[Image and design file data]
Segment Open

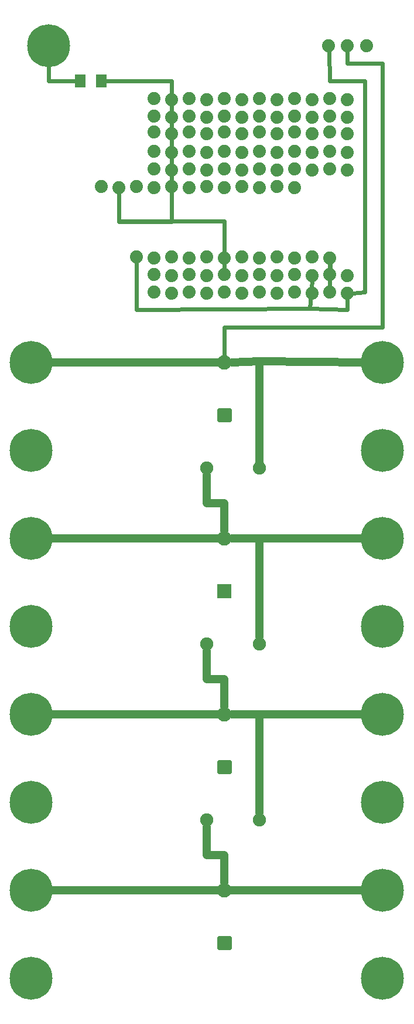
<source format=gbl>
G04 MADE WITH FRITZING*
G04 WWW.FRITZING.ORG*
G04 DOUBLE SIDED*
G04 HOLES PLATED*
G04 CONTOUR ON CENTER OF CONTOUR VECTOR*
%ASAXBY*%
%FSLAX23Y23*%
%MOIN*%
%OFA0B0*%
%SFA1.0B1.0*%
%ADD10C,0.075000*%
%ADD11C,0.082000*%
%ADD12C,0.244000*%
%ADD13C,0.074000*%
%ADD14R,0.082000X0.082000*%
%ADD15R,0.062992X0.074803*%
%ADD16C,0.024000*%
%ADD17C,0.048000*%
%ADD18C,0.020000*%
%LNCOPPER0*%
G90*
G70*
G54D10*
X1573Y3286D03*
X1273Y3286D03*
X1273Y2286D03*
X1573Y2286D03*
X1273Y1286D03*
X1573Y1286D03*
G54D11*
X1373Y586D03*
X1373Y886D03*
G54D12*
X2273Y2386D03*
X2273Y1886D03*
X373Y5686D03*
X273Y3386D03*
X2273Y1386D03*
X273Y886D03*
X273Y2886D03*
X273Y2386D03*
X273Y3886D03*
X2273Y3386D03*
X2273Y886D03*
X2273Y2886D03*
X273Y1386D03*
X2273Y3886D03*
X273Y1886D03*
X273Y386D03*
X2273Y386D03*
G54D11*
X1373Y3586D03*
X1373Y3886D03*
X1373Y1586D03*
X1373Y1886D03*
X1373Y2586D03*
X1373Y2886D03*
G54D13*
X2073Y4278D03*
X1973Y4286D03*
X1873Y4278D03*
X1773Y4286D03*
X1673Y4278D03*
X1573Y4286D03*
X1473Y4278D03*
X1373Y4286D03*
X1273Y4278D03*
X1173Y4286D03*
X1073Y4278D03*
X973Y4286D03*
X2073Y5278D03*
X1973Y5286D03*
X1873Y5278D03*
X1773Y5286D03*
X1673Y5278D03*
X1573Y5286D03*
X1473Y5278D03*
X1373Y5286D03*
X1273Y5278D03*
X1173Y5286D03*
X1073Y5278D03*
X973Y5286D03*
X2073Y5378D03*
X1973Y5386D03*
X1873Y5378D03*
X1773Y5386D03*
X1673Y5378D03*
X1573Y5386D03*
X1473Y5378D03*
X1373Y5386D03*
X1273Y5378D03*
X1173Y5386D03*
X1073Y5378D03*
X973Y5386D03*
X973Y5194D03*
X1073Y5186D03*
X1173Y5194D03*
X1273Y5186D03*
X1373Y5194D03*
X1473Y5186D03*
X1573Y5194D03*
X1673Y5186D03*
X1773Y5194D03*
X1873Y5186D03*
X1973Y5194D03*
X2073Y5186D03*
X2073Y5078D03*
X1973Y5086D03*
X1873Y5078D03*
X1773Y5086D03*
X1673Y5078D03*
X1573Y5086D03*
X1473Y5078D03*
X1373Y5086D03*
X1273Y5078D03*
X1173Y5086D03*
X1073Y5078D03*
X973Y5086D03*
X2073Y4978D03*
X1973Y4986D03*
X1873Y4978D03*
X1773Y4986D03*
X1673Y4978D03*
X1573Y4986D03*
X1473Y4978D03*
X1373Y4986D03*
X1273Y4978D03*
X1173Y4986D03*
X1073Y4978D03*
X973Y4986D03*
X1973Y4478D03*
X1873Y4486D03*
X1773Y4478D03*
X1673Y4486D03*
X1573Y4478D03*
X1473Y4486D03*
X1373Y4478D03*
X1273Y4486D03*
X1173Y4478D03*
X1073Y4486D03*
X973Y4478D03*
X873Y4486D03*
X1773Y4878D03*
X1673Y4886D03*
X1573Y4878D03*
X1473Y4886D03*
X1373Y4878D03*
X1273Y4886D03*
X1173Y4878D03*
X1073Y4886D03*
X973Y4878D03*
X873Y4886D03*
X773Y4878D03*
X673Y4886D03*
X2073Y4378D03*
X1973Y4386D03*
X1873Y4378D03*
X1773Y4386D03*
X1673Y4378D03*
X1573Y4386D03*
X1473Y4378D03*
X1373Y4386D03*
X1273Y4378D03*
X1173Y4386D03*
X1073Y4378D03*
X973Y4386D03*
X1966Y5686D03*
X2073Y5686D03*
X2180Y5686D03*
G54D14*
X1373Y2586D03*
G54D15*
X551Y5486D03*
X673Y5486D03*
G54D16*
X1974Y4484D02*
X1973Y4314D01*
D02*
X1973Y4414D02*
X1974Y4484D01*
D02*
X773Y4849D02*
X772Y4688D01*
D02*
X1373Y4688D02*
X1373Y4414D01*
D02*
X1076Y4688D02*
X1373Y4688D01*
D02*
X772Y4688D02*
X1076Y4688D01*
D02*
X1073Y4686D02*
X1073Y5049D01*
D02*
X773Y4849D02*
X773Y4686D01*
D02*
X773Y4686D02*
X1073Y4686D01*
D02*
X699Y5486D02*
X1073Y5486D01*
D02*
X1073Y5486D02*
X1073Y5406D01*
D02*
X1073Y5186D02*
X1073Y5349D01*
D02*
X1073Y5278D02*
X1073Y5186D01*
D02*
X1073Y5086D02*
X1073Y5249D01*
D02*
X1073Y5106D02*
X1073Y5086D01*
G54D17*
D02*
X1573Y3891D02*
X1416Y3887D01*
D02*
X2176Y3887D02*
X1573Y3891D01*
G54D16*
D02*
X2173Y4286D02*
X2102Y4280D01*
D02*
X1973Y5486D02*
X2173Y5486D01*
D02*
X2173Y5486D02*
X2173Y4286D01*
D02*
X1967Y5655D02*
X1973Y5486D01*
D02*
X2073Y5586D02*
X2073Y5655D01*
D02*
X2273Y5586D02*
X2073Y5586D01*
D02*
X1373Y3918D02*
X1373Y4086D01*
D02*
X2273Y4086D02*
X2273Y5586D01*
D02*
X1373Y4086D02*
X2273Y4086D01*
D02*
X2073Y4187D02*
X2073Y4249D01*
D02*
X1857Y4193D02*
X2073Y4187D01*
D02*
X1871Y4349D02*
X1857Y4193D01*
D02*
X1857Y4193D02*
X871Y4187D01*
D02*
X871Y4187D02*
X873Y4457D01*
G54D17*
D02*
X1416Y2886D02*
X2176Y2886D01*
D02*
X359Y2886D02*
X1341Y2886D01*
D02*
X370Y1886D02*
X1330Y1886D01*
D02*
X1573Y2886D02*
X1573Y2326D01*
D02*
X1416Y2886D02*
X1573Y2886D01*
D02*
X1373Y2086D02*
X1373Y1929D01*
D02*
X1273Y2086D02*
X1373Y2086D01*
D02*
X1273Y2246D02*
X1273Y2086D01*
D02*
X1573Y1886D02*
X2176Y1886D01*
D02*
X1416Y1886D02*
X1573Y1886D01*
D02*
X1573Y1886D02*
X1573Y1326D01*
D02*
X359Y3886D02*
X1373Y3886D01*
D02*
X1573Y3891D02*
X1573Y3314D01*
D02*
X1373Y3086D02*
X1273Y3086D01*
D02*
X1273Y3086D02*
X1273Y3246D01*
D02*
X1373Y2929D02*
X1373Y3086D01*
D02*
X1273Y1086D02*
X1273Y1246D01*
D02*
X1373Y1086D02*
X1273Y1086D01*
D02*
X1373Y929D02*
X1373Y1086D01*
D02*
X1341Y886D02*
X359Y886D01*
D02*
X1405Y886D02*
X2187Y886D01*
G54D16*
D02*
X525Y5486D02*
X373Y5486D01*
D02*
X373Y5486D02*
X373Y5600D01*
G54D18*
X1342Y617D02*
X1404Y617D01*
X1404Y555D01*
X1342Y555D01*
X1342Y617D01*
D02*
X1342Y3617D02*
X1404Y3617D01*
X1404Y3555D01*
X1342Y3555D01*
X1342Y3617D01*
D02*
X1342Y1617D02*
X1404Y1617D01*
X1404Y1555D01*
X1342Y1555D01*
X1342Y1617D01*
D02*
G04 End of Copper0*
M02*
</source>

Segment Closed

◆ Task requirements ◆
Set down again, word for word, the stretch of records from the line with "X1173Y4878D03*" to the line with "X2073Y4187D02*", both of those lines included.

◆ Response to this task ◆
X1173Y4878D03*
X1073Y4886D03*
X973Y4878D03*
X873Y4886D03*
X773Y4878D03*
X673Y4886D03*
X2073Y4378D03*
X1973Y4386D03*
X1873Y4378D03*
X1773Y4386D03*
X1673Y4378D03*
X1573Y4386D03*
X1473Y4378D03*
X1373Y4386D03*
X1273Y4378D03*
X1173Y4386D03*
X1073Y4378D03*
X973Y4386D03*
X1966Y5686D03*
X2073Y5686D03*
X2180Y5686D03*
G54D14*
X1373Y2586D03*
G54D15*
X551Y5486D03*
X673Y5486D03*
G54D16*
X1974Y4484D02*
X1973Y4314D01*
D02*
X1973Y4414D02*
X1974Y4484D01*
D02*
X773Y4849D02*
X772Y4688D01*
D02*
X1373Y4688D02*
X1373Y4414D01*
D02*
X1076Y4688D02*
X1373Y4688D01*
D02*
X772Y4688D02*
X1076Y4688D01*
D02*
X1073Y4686D02*
X1073Y5049D01*
D02*
X773Y4849D02*
X773Y4686D01*
D02*
X773Y4686D02*
X1073Y4686D01*
D02*
X699Y5486D02*
X1073Y5486D01*
D02*
X1073Y5486D02*
X1073Y5406D01*
D02*
X1073Y5186D02*
X1073Y5349D01*
D02*
X1073Y5278D02*
X1073Y5186D01*
D02*
X1073Y5086D02*
X1073Y5249D01*
D02*
X1073Y5106D02*
X1073Y5086D01*
G54D17*
D02*
X1573Y3891D02*
X1416Y3887D01*
D02*
X2176Y3887D02*
X1573Y3891D01*
G54D16*
D02*
X2173Y4286D02*
X2102Y4280D01*
D02*
X1973Y5486D02*
X2173Y5486D01*
D02*
X2173Y5486D02*
X2173Y4286D01*
D02*
X1967Y5655D02*
X1973Y5486D01*
D02*
X2073Y5586D02*
X2073Y5655D01*
D02*
X2273Y5586D02*
X2073Y5586D01*
D02*
X1373Y3918D02*
X1373Y4086D01*
D02*
X2273Y4086D02*
X2273Y5586D01*
D02*
X1373Y4086D02*
X2273Y4086D01*
D02*
X2073Y4187D02*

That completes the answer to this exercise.